You are viewing a plain text version of this content. The canonical link for it is here.
Posted to dev@nifi.apache.org by Bryan Bende <bb...@gmail.com> on 2017/11/01 14:34:51 UTC

Re: FetchSFTP vs GetSFTP

The list-fetch approach sounds correct, and the micro acquisition
cluster (if necessary) also sounds like a good idea.

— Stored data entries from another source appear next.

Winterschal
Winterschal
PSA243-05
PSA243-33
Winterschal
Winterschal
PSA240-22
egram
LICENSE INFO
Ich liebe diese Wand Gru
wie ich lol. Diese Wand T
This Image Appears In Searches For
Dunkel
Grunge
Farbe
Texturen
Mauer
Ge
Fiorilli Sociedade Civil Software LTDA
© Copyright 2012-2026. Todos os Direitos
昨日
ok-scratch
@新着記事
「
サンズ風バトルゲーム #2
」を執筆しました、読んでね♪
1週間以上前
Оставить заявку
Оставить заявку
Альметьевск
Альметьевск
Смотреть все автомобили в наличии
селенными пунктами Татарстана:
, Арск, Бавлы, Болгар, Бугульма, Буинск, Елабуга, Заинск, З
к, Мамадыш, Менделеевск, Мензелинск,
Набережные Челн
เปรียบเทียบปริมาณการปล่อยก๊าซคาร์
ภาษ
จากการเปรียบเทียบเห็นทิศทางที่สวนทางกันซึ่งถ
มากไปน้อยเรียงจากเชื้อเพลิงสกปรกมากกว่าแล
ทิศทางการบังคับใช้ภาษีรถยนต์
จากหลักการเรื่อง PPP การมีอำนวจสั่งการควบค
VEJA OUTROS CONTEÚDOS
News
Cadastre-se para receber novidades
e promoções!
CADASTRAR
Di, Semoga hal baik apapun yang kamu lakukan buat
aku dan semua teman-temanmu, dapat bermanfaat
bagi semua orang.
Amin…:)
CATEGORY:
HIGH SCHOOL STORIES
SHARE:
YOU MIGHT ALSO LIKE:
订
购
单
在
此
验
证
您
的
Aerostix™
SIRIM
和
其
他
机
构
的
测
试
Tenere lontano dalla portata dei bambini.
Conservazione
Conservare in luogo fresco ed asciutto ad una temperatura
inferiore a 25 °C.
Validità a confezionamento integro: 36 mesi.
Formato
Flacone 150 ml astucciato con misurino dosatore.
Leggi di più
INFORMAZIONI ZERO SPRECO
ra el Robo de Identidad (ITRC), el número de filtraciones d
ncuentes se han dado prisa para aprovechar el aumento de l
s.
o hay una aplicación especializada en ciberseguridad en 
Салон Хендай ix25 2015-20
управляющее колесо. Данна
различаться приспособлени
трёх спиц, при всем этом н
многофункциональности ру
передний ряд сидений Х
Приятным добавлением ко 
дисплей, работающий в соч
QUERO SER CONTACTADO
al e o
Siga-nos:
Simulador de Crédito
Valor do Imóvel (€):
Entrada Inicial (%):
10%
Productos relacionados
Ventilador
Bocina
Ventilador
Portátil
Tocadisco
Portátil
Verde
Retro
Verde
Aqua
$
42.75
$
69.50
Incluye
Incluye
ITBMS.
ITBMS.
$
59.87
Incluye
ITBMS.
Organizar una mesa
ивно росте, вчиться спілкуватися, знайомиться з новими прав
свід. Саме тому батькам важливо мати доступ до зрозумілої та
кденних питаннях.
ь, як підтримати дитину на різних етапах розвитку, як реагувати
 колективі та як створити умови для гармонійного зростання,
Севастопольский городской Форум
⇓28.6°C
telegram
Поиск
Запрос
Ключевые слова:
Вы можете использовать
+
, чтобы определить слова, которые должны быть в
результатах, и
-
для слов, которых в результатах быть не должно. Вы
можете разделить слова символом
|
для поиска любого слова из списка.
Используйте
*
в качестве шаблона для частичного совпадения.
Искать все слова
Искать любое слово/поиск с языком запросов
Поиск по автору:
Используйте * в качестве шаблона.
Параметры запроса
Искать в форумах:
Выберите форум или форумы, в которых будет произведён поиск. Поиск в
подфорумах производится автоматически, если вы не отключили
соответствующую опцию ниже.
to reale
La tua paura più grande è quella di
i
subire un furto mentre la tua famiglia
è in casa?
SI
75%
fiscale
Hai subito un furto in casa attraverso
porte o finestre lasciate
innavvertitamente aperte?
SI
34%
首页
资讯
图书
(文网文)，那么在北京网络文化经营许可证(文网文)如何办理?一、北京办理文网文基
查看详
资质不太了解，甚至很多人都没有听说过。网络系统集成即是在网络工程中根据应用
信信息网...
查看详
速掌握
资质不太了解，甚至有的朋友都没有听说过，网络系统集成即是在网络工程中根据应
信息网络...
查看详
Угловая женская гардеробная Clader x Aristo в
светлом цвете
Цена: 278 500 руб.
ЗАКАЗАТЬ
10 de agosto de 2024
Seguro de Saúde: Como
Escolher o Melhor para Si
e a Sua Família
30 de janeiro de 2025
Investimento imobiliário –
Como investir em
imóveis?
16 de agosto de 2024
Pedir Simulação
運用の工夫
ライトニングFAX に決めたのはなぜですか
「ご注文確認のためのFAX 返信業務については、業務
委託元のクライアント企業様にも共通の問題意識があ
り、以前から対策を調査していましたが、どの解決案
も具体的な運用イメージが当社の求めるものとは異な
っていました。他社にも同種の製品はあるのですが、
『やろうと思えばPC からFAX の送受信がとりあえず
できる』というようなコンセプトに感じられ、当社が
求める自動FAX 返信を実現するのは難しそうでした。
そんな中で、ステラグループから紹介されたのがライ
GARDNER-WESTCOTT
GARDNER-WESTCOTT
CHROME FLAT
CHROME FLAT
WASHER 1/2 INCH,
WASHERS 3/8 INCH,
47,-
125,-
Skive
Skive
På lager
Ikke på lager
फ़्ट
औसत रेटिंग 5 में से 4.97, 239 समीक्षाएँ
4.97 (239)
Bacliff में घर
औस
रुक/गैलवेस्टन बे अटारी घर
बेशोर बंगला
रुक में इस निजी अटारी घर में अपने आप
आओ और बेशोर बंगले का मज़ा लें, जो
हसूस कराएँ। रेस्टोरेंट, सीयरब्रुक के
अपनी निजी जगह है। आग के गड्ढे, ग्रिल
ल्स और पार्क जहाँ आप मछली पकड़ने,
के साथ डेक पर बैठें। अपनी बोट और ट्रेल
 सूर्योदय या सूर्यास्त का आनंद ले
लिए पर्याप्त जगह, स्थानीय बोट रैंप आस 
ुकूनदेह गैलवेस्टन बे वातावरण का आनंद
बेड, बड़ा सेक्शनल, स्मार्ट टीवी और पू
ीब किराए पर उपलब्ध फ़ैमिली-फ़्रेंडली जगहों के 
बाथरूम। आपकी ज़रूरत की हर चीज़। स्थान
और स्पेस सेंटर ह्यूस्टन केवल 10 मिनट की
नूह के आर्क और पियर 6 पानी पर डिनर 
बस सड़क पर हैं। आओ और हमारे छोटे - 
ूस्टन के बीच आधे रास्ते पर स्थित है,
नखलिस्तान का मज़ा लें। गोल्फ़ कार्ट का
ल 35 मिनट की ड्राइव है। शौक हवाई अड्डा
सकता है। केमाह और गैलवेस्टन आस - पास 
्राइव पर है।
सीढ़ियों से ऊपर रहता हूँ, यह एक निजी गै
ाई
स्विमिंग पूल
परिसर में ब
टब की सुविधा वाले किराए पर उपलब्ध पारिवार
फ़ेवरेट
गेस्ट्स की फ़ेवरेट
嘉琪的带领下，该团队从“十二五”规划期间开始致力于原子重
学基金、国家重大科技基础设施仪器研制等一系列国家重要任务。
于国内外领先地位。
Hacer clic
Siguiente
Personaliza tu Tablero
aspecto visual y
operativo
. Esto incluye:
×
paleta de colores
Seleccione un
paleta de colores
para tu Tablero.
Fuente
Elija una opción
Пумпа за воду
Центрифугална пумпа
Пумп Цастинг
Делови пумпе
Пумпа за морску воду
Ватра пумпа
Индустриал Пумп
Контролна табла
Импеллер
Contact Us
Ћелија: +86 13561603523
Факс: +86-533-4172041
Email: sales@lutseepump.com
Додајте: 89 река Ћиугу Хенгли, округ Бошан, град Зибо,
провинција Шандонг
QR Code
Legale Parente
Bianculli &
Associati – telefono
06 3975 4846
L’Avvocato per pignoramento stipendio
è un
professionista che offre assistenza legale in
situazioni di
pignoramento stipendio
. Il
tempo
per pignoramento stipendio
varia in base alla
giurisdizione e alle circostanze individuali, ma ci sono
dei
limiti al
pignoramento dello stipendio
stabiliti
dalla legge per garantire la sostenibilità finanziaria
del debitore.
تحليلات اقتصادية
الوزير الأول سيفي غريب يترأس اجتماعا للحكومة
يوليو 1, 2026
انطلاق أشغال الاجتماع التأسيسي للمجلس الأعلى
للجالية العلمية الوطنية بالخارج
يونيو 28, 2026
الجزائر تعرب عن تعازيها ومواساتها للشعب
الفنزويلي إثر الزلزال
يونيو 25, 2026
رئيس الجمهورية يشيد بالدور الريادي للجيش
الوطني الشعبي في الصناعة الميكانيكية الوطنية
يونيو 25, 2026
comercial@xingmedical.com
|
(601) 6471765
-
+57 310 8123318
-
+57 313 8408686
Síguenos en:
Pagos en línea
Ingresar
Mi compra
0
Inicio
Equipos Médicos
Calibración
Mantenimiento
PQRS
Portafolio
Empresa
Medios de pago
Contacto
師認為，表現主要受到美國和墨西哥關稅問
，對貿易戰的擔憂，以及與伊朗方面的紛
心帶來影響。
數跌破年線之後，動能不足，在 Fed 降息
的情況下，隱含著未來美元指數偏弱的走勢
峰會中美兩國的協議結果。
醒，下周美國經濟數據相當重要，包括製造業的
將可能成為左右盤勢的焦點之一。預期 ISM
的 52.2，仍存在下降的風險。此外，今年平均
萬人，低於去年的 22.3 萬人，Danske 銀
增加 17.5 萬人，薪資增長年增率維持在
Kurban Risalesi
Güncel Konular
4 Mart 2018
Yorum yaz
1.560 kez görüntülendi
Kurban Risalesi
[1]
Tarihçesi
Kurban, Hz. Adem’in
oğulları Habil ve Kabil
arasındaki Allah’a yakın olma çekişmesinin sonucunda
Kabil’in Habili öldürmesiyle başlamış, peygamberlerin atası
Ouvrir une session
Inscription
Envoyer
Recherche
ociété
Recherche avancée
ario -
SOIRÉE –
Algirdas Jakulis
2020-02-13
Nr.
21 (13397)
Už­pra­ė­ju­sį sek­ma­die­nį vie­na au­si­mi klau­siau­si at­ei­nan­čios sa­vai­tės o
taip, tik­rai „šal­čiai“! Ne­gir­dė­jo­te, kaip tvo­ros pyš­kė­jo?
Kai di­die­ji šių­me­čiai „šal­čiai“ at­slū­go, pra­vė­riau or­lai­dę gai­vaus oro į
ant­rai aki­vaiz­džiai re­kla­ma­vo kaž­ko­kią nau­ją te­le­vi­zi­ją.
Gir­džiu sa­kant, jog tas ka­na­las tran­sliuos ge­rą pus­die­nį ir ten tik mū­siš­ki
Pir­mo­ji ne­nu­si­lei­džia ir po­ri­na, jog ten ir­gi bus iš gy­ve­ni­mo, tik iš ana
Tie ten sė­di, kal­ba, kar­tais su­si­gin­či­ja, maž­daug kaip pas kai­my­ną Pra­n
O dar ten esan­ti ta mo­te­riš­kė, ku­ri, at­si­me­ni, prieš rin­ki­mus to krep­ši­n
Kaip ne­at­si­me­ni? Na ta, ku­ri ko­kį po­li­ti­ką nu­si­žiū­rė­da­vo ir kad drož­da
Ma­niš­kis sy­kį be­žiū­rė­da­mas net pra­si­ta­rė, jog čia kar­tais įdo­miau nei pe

Regarding multiple hosts, the connection pooling in FetchSFTP does
account for that. Its basically a map from the hostname string to a
holder of connections for that hostname.

-Bryan

On Tue, Oct 31, 2017 at 7:55 PM, Ryan Ward <ry...@gmail.com> wrote:
> Yep that's exactly how I have it set up with a push to RPG. Is that
> preferred? I just started playing with it to be honest. I can see how it
> could be tricky if you have to pull from multiple servers each flow file
> could potentially have a different sftp host address in the queues.
>
> All together we have to pull from about 60 servers. If this doesn't work
> out with the list/fetch  I plan to have a micro acquisition cluster just
> for gets.
>
> Ryan
>
> On Oct 31, 2017 4:26 PM, "Bryan Bende" <bb...@gmail.com> wrote:
>
>> Ryan,
>>
>> The 10 seconds appears to be a hard-code rule in the processor,
>> although it seems like it could be turned into a configurable
>> property.
>>
>> It would require a code change to make it grab a batch of flow files
>> during a single execution. In theory it shouldn't provide that much of
>> a difference, but might be an interesting experiment. It makes the
>> code more challenging to write though, not that that's a reason not to
>> do it.
>>
>> If you have a 5 node cluster, you are doing List on primary node and
>> then redistributing the results to all the nodes via an RPG so all
>> nodes can fetch?
>>
>> -Bryan
>>
>>
>> On Tue, Oct 31, 2017 at 3:43 PM, Ryan Ward <ry...@gmail.com> wrote:
>> > Joe/Bryan Thanks!
>> >
>> > I believe the one specific file per concurrent task/connection (and too
>> > many threads) is the issue I have we have a lot of small files and often
>> > times backed up . I'm going to drop the task count to take advantage of
>> the
>> > pooling. Is it possible to have Fetch do batches vs a single file? Would
>> > that improve throughput? Also is that 10 seconds configurable?
>> >
>> > Some background: I'm converting 2 single nodes into a 5 node cluster and
>> > trying to figure out the best approach.
>> >
>> > Thanks again!
>> >
>> >
>> >
>> > On Tue, Oct 31, 2017 at 2:56 PM, Bryan Bende <bb...@gmail.com> wrote:
>> >
>> >> Ryan,
>> >>
>> >> Personally I don't have experience running these processors at scale,
>> >> but from a code perspective they are fundamentally different...
>> >>
>> >> GetSFTP is a source processor, meaning is not being fed by an upstream
>> >> connection, so when it executes it can create a connection and
>> >> retrieve up to max-selects during that one execution.
>> >>
>> >> FetchSFTP is being told to fetch one specific file, typically through
>> >> attributes on incoming flow files, so the concept of max-selects
>> >> doesn't really apply because there is only thing to select during an
>> >> execution of the processor.
>> >>
>> >> FetchSFTP does employ connection pooling behind the scenes such that
>> >> it will keep open a connection for each concurrent task, as long as
>> >> each connection continues to be used with in 10 seconds.
>> >>
>> >> -Bryan
>> >>
>> >>
>> >> On Tue, Oct 31, 2017 at 11:43 AM, Joe Witt <jo...@gmail.com> wrote:
>> >> > Ryan - dont know the code specifics behind FetchSFTP off-hand but i
>> >> > can confirm there are users at that range for it.
>> >> >
>> >> > Thanks
>> >> >
>> >> > On Tue, Oct 31, 2017 at 11:38 AM, Ryan Ward <ry...@gmail.com>
>> >> wrote:
>> >> >> I've found that on a single node getSFTP is able to pull more files
>> off
>> >> a
>> >> >> remote server than Fetch in a cluster. I noticed Fetch doesn't have a
>> >> max
>> >> >> selects so it is requiring way more connections (one per file?) and
>> >> >> concurrent threads to keep up.
>> >> >>
>> >> >> Was wondering if anyone is using List/Fetch at scale? In the multi
>> TB's
>> >> a
>> >> >> day range?
>> >> >>
>> >> >> Thanks,
>> >> >> Ryan
>> >>
>>